Tuesday, 18 June 2013

In the Google age, approach to education needs a rethink

Would a person with good handwriting, spelling and grammar and instant recall of multiplication tables be considered a better candidate for a job than, say, one who knows how to configure a peer-to-peer network of devices, set up an organisation-wide Google calendar and find out where the most reliable sources of venture capital are, I wonder? The former set of skills is taught in schools, the latter is not.

In school examinations, learners must reproduce facts from memory, solve problems using their minds and paper alone. They must not talk to anyone or look at anyone else’s work. They must not use any educational resources, certainly not the Internet.

When they complete their schooling and start a job, they are told to solve problems in groups, through meetings, using every resource they can think of. They are rewarded for solving problems this way — for not using the methods they were taught in school.

The curriculum lists things that children must learn. There is no list stating why these things are important. A child being taught the history of Vikings in England says to me: “We could have found out all that in five minutes if we ever needed to.”

One of the teachers who works with me said to her class of nine-year-olds: “There is something called electromagnetic radiation that we can’t see, can you figure out what it is?”

The children huddle around a few computers, talking, running around and looking for clues. In about 40 minutes, they figure out the basics of electromagnetism and start relating it to mobile signals.

One of them says: “Aren’t we going to do any work?”

“What do you think you were doing?” asks the teacher.

If examinations challenge learners to solve problems the way they are solved in real life today, the educational system will change forever. It is a small policy change that is required. Allow the use of the Internet and collaboration during an examination.

If we did that to exams, the curriculum would have to be different. We would not need to emphasise facts or figures or dates.

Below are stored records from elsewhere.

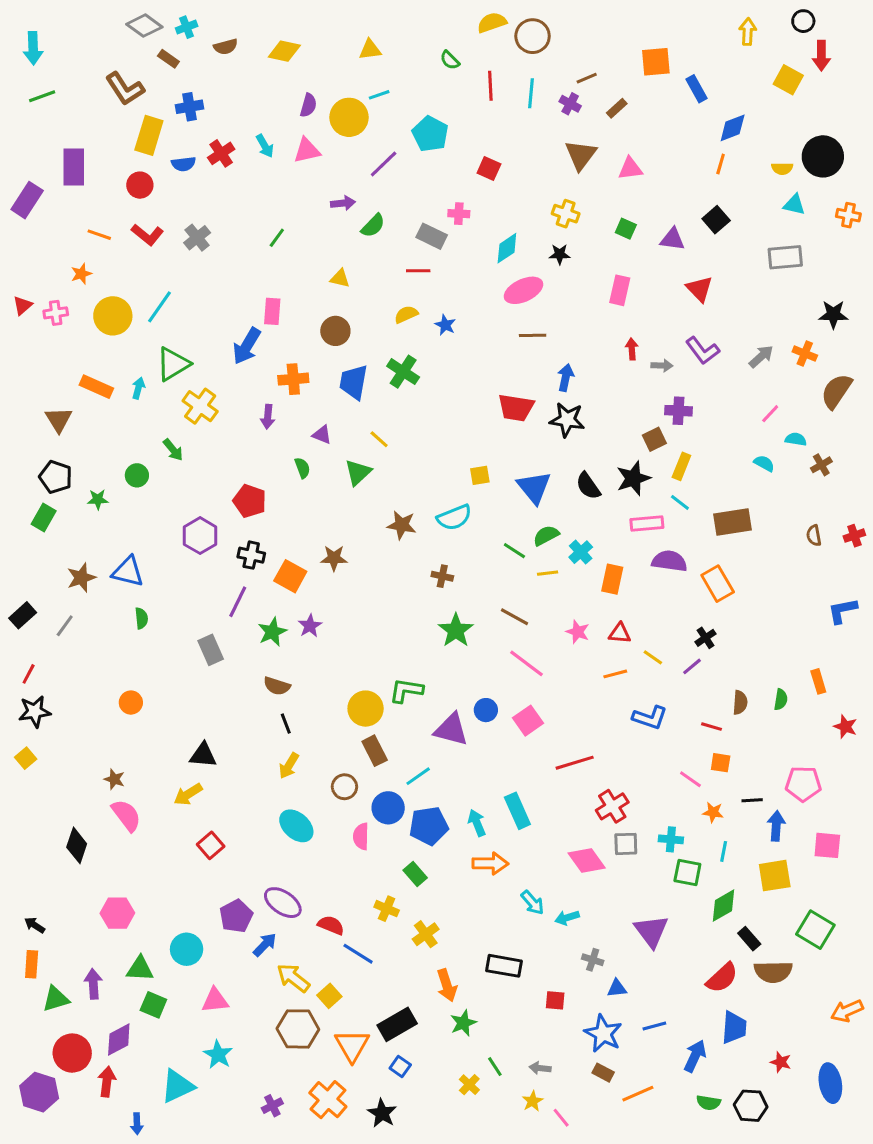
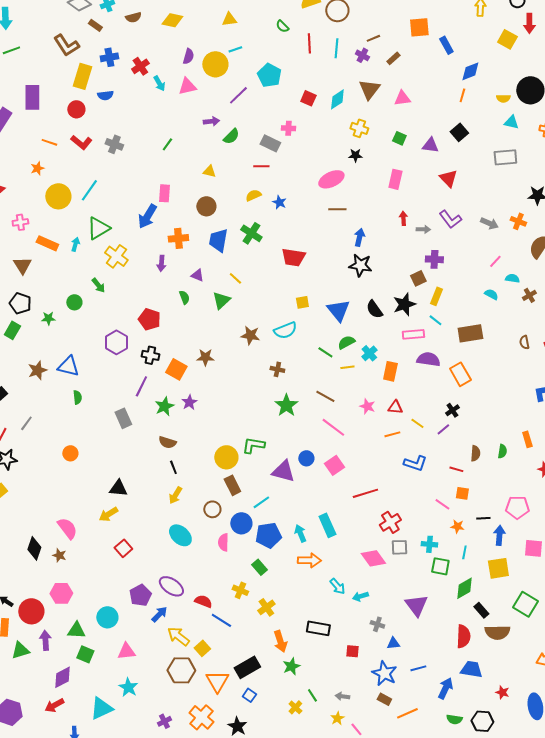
red cross: (221, 153) -> (140, 66), moved
gray cross: (197, 238) -> (114, 144), turned -30
cyan diamond: (507, 248) -> (337, 99), moved
pink cross: (56, 313) -> (20, 222), moved
gray arrow: (761, 357) -> (489, 223), turned 66
red trapezoid: (516, 408) -> (293, 257), moved
gray line: (65, 626) -> (26, 423), moved
brown star: (114, 779) -> (59, 555), moved
red semicircle: (722, 978) -> (463, 636), turned -45
blue trapezoid: (734, 1027) -> (471, 669), turned -85
red circle: (72, 1053) -> (31, 611), moved
red arrow: (107, 1082) -> (54, 705), turned -126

The curriculum would have to become questions that have strange and interesting answers. “Where did language come from?”, “Why were the pyramids built?”, “Is life on Earth sustainable?”, “What is the purpose of theatre?”. Questions that engage learners in a world of unknowns. Questions that will occupy their minds through their waking hours and sometimes their dreams.

Teaching in an environment where the Internet and discussion are allowed in exams would be different. The ability to find things out quickly and accurately would become the predominant skill. The ability to discriminate between alternatives, then put facts together to solve problems would be critical. That is a skill that future employers would admire immensely.

In this kind of self-organised learning, we do not need the same teachers all the time. Any teacher can cause any kind of learning to emerge. A teacher does not need to be physically present, she could be a projected, life-sized image on the wall.

A Granny Cloud of such volunteer teachers have been operating out of the United Kingdom and a few other countries into schools in India and South America for more than five years.

We do not need to improve schools. We need to reinvent them for our times, our requirements and our future. We do not need efficient clerks to fuel an administrative machine that is no longer needed. Machines will do that for us.

We need people who can think divergently, across outdated disciplines, connecting ideas across the entire mass of humanity. We need people who can think like children. THE GUARDIAN

Dr Sugata Mitra is professor of educational technology at Newcastle University and the winner of the TED Prize this year. He devised the Hole in the Wall experiment, where a computer was embedded in a wall in a slum in New Delhi for children to use freely. He aimed to prove young people could be taught to use computers easily without formal training.